- **WORK ITEM**
Write out every line of text in the listing below, leaving out the pictures.

- **ENTRIES SHOWN**
__________________________________________________
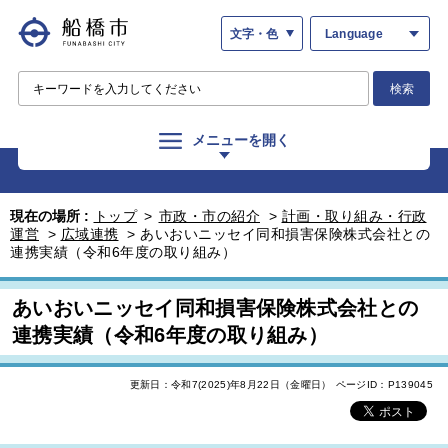
文字・色
Language
検索
メニューを開く
現在の場所 :
トップ
>
市政・市の紹介
>
計画・取り組み・行政
運営
>
広域連携
>
あいおいニッセイ同和損害保険株式会社との
連携実績（令和6年度の取り組み）
あいおいニッセイ同和損害保険株式会社との
連携実績（令和6年度の取り組み）
更新日：令和7(2025)年8月22日（金曜日）
ページID：P139045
__________________________________________________
- **RESPONSE BELOW**
文字・色
Language
検索
メニューを開く
現在の場所 :
トップ
>
市政・市の紹介
>
計画・取り組み・行政
運営
>
広域連携
>
あいおいニッセイ同和損害保険株式会社との
連携実績（令和6年度の取り組み）
あいおいニッセイ同和損害保険株式会社との
連携実績（令和6年度の取り組み）
更新日：令和7(2025)年8月22日（金曜日）
ページID：P139045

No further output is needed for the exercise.